With its U.S. launch of Crunchy Nut -- which has been a favorite in the U.K. for three decades -- Kellogg is betting that adults bored with hearing about various nutrient and weight-control benefits will respond to messaging stressing tastiness.
The campaign for Kellogg's Crunchy Nut, launching this week, is taglined "It's Morning Somewhere" -- the point being that adults will love the cereal's taste so much that they'll be looking for excuses to eat it not just for breakfast, but throughout the day.
"We're kind of debunking the notion that only children want great-tasting cereal," says Derek Sherman, executive creative director for Kellogg's long-time creative agency, Leo Burnett. "This is definitely an adult, non-decadent breakfast cereal, but our message is that it's a joyful experience. We looked for a humorous way of conveying this to an adult audience that also fits with Kellogg's well-established positive, optimistic brand voice. Our solution was to poke fun at adults' guilt about eating cereal as a snack or dessert or meal other than breakfast -- a behavior that's quite common -- by giving them the 'It's Morning Somewhere' excuse."
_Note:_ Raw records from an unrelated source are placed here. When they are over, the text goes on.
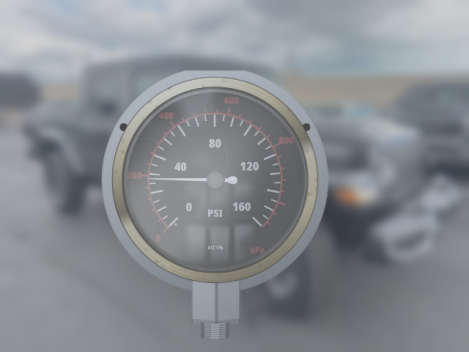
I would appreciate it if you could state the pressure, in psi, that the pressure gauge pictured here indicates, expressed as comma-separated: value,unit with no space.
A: 27.5,psi
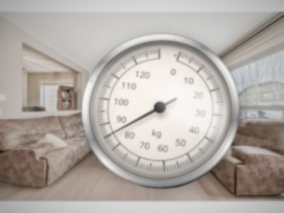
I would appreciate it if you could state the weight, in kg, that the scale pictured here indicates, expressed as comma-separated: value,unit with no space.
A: 85,kg
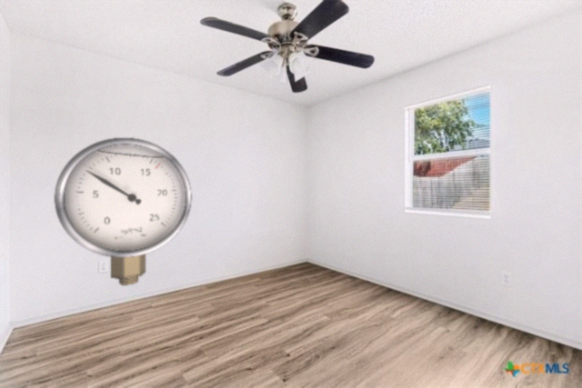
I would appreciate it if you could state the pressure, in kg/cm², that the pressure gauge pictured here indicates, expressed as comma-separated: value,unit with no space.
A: 7.5,kg/cm²
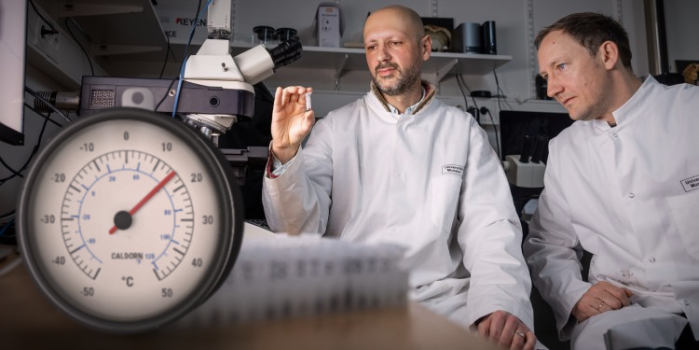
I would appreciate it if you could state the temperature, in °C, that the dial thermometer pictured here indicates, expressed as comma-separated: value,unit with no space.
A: 16,°C
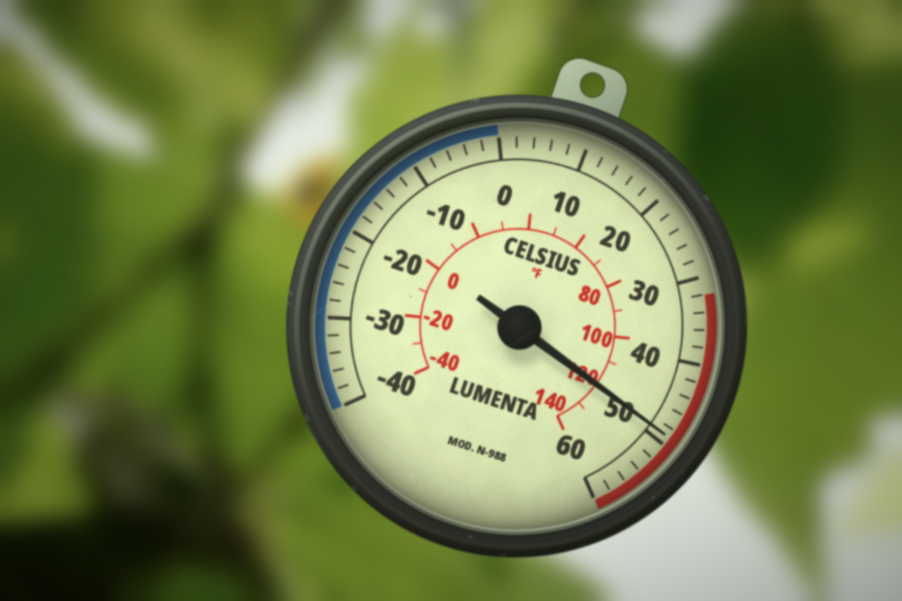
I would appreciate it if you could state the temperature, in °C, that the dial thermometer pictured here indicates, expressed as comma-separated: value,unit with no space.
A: 49,°C
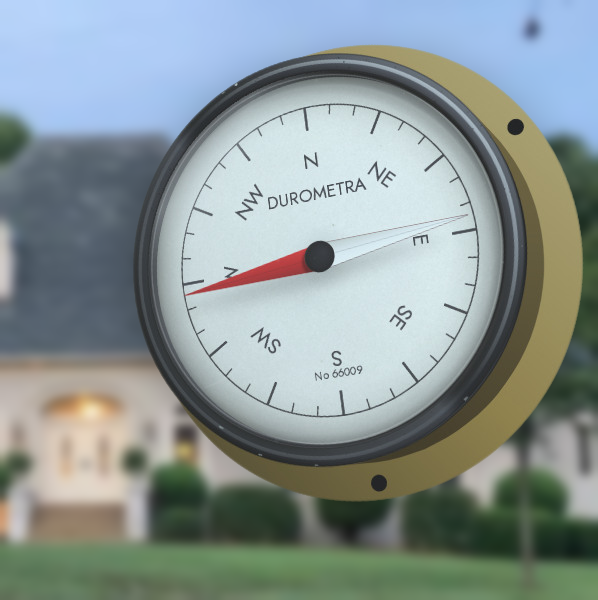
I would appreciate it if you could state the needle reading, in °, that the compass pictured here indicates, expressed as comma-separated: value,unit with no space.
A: 265,°
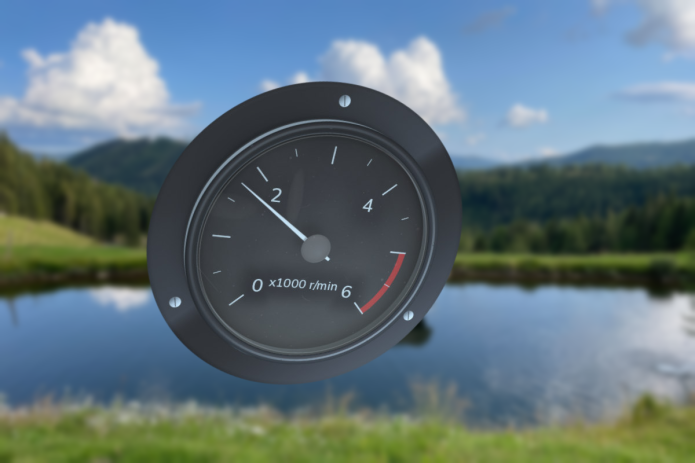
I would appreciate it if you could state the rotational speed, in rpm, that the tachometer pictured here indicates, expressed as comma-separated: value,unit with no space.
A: 1750,rpm
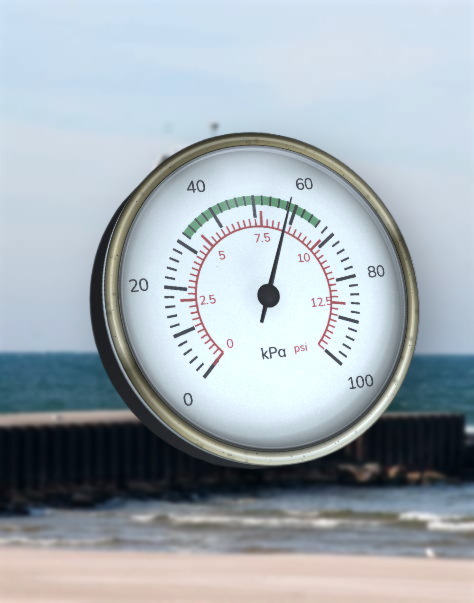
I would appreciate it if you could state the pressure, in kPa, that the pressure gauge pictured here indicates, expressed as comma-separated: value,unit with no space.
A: 58,kPa
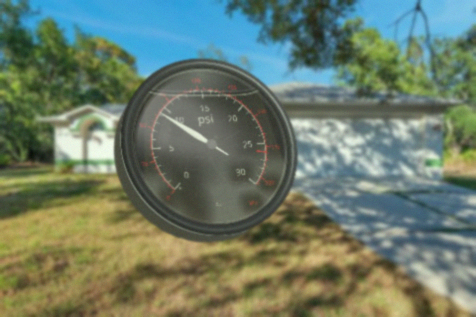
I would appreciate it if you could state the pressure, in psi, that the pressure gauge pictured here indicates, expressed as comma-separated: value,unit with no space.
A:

For instance, 30- and 60-second versions of a first television spot, to begin airing nationally later this week, show a young adult clearly craving Crunchy Nut while working in his apartment, but feeling uncomfortable about it because it's nighttime. He grabs the cereal box, takes a plane to an exotic destination, piggybacks on a motorcycle driven by a native to get over mountains and arrives at a beach in time to see the sun rising. As he eats his Crunchy Nut, he sees another guy who looks much like himself, in pajama bottoms, about to enjoy his own surfside bowl of Crunchy Nut.
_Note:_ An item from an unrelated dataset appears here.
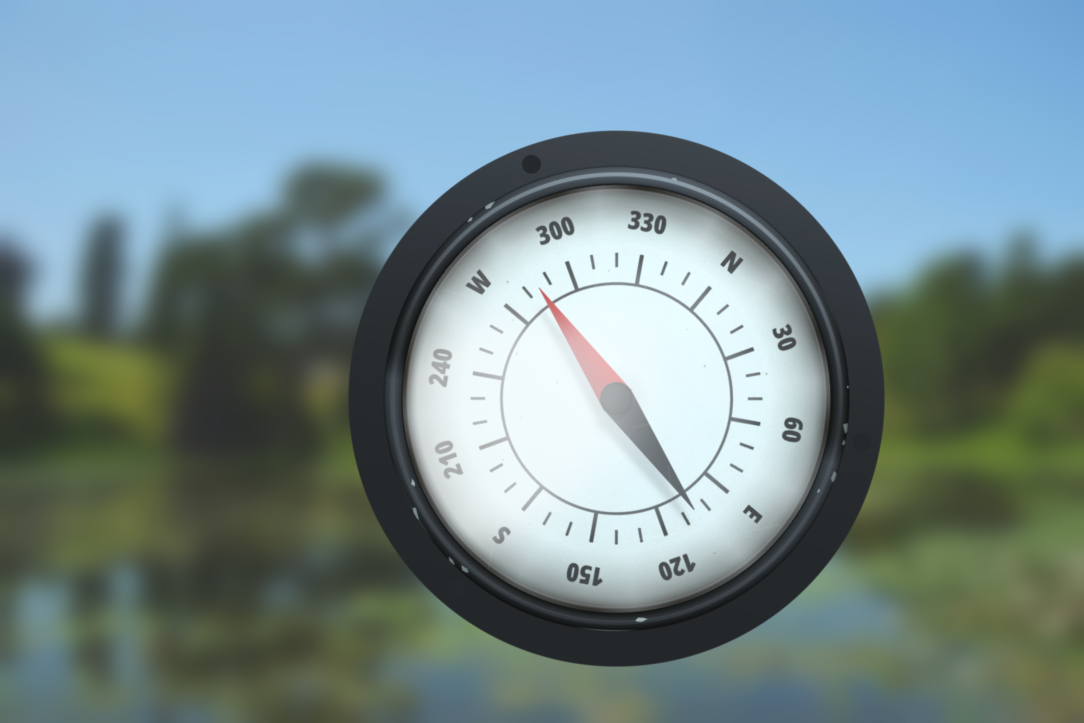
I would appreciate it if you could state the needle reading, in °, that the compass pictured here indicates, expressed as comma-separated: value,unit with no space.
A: 285,°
Another element in what Kellogg terms an "enormous" awareness-building campaign offers smartphone users the ability to snap QR codes on the cereal's packaging and, at any time of the day or night, see a video of a region where it's currently morning. Online and in-store advertising and a branded site and Facebook page are also in the mix.
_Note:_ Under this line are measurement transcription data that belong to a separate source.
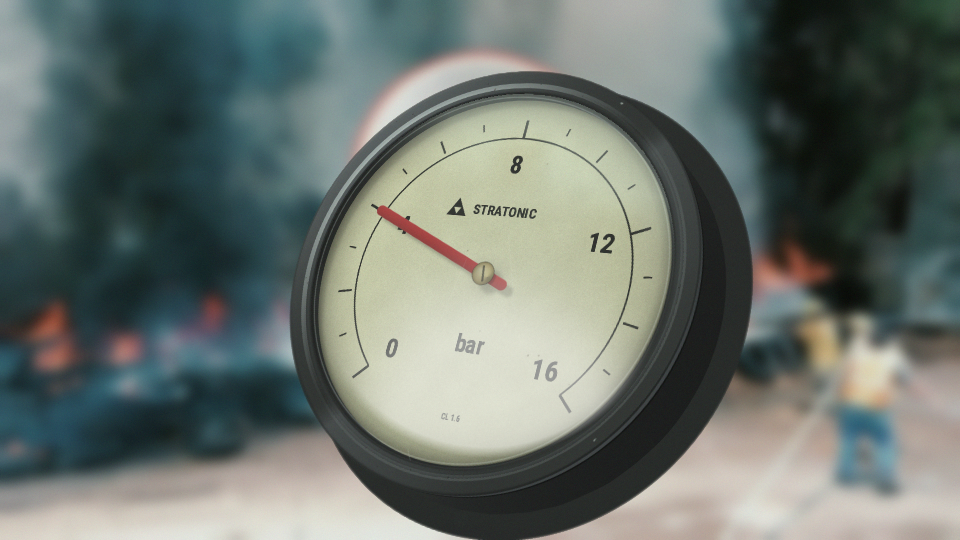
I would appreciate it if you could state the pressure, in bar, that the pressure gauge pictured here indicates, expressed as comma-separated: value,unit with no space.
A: 4,bar
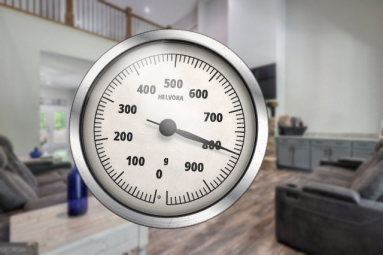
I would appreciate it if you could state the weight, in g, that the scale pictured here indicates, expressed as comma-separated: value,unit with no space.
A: 800,g
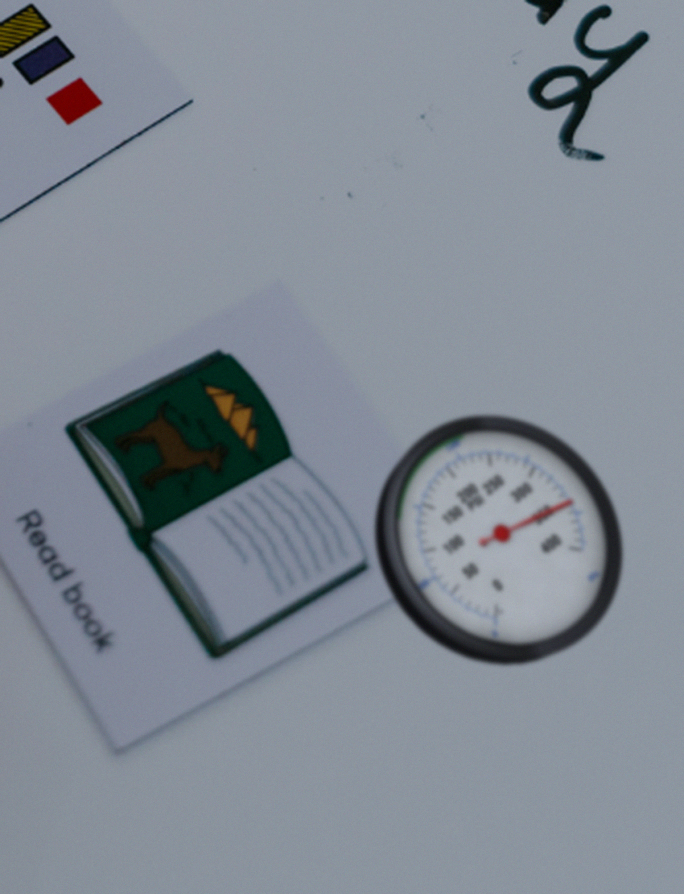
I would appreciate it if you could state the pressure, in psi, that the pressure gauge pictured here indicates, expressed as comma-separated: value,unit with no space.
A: 350,psi
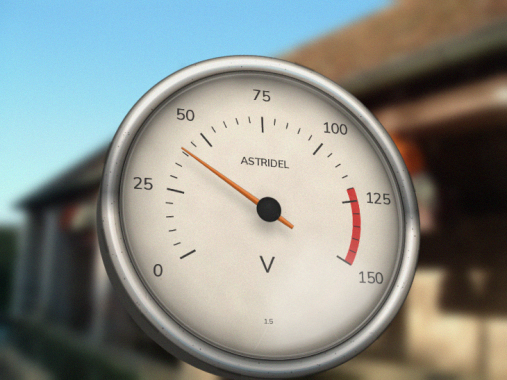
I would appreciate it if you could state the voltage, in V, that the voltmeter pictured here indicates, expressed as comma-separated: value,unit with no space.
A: 40,V
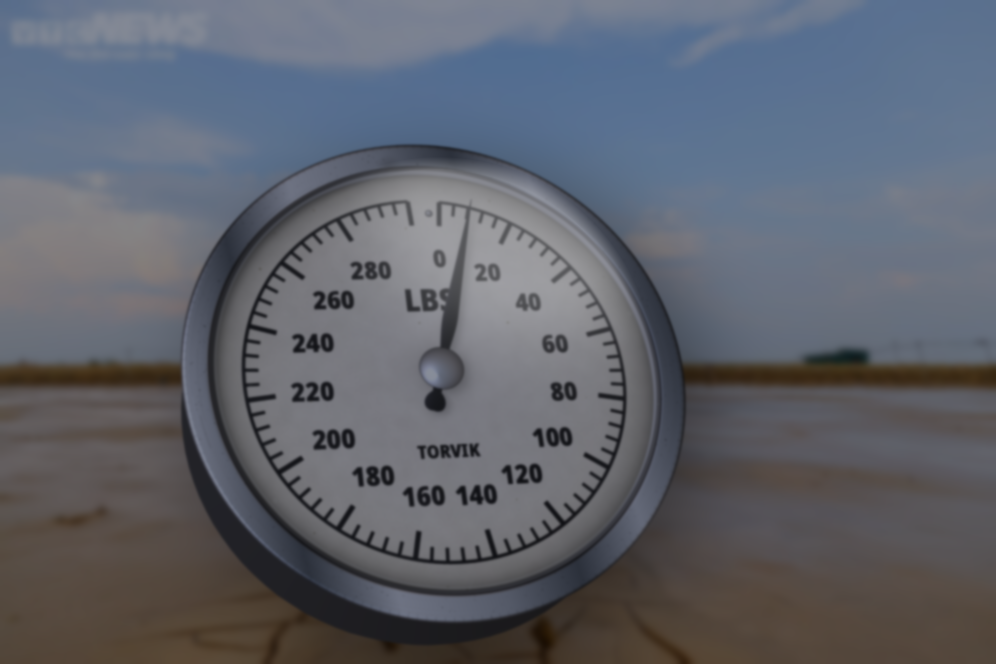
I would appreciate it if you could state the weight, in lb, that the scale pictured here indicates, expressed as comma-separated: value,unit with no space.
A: 8,lb
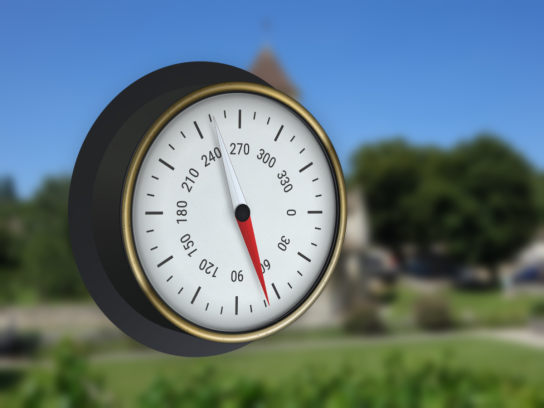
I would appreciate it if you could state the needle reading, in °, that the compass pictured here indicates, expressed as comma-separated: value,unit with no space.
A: 70,°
The campaign kicked off over this past weekend with a live, 24-hour event on Los Angeles's Hollywood Blvd. featuring the world's largest working cuckoo clock (Kellogg had an official Guinness World Records official there to verify).
As each hour chimed and the cuckoo crowed, an actor emerged from the clock-each time dressed in a different costume reflecting the region where it was now morning, and each time delivering a humorous performance about what morning is like in that region. The event was hosted by celebrity Nick Cannon, and the script was written by Matt Walsh, co-founder of the Upright Citizens Brigade comedy troupe.
The scale of the clock was also meant to symbolize the scale of the campaign, notes Yuvraj Arora, senior director, adult ready-to-eat cereal marketing for Kellogg. "This is an exciting product launch for Kellogg Company and we're committed to making it a big success," she said. "We're eager to bring this already hugely popular brand to U.S. consumers" and confident that they will display "a similar passion for it," she adds.
The cereal, which is in some stores now and will be available nationwide in February, comes in two flavors: Golden Honey Nut (corn flakes drizzled with honey and topped with peanuts) and Roasted Nut and Honey (corn and oat O's topped with roasted peanuts and honey).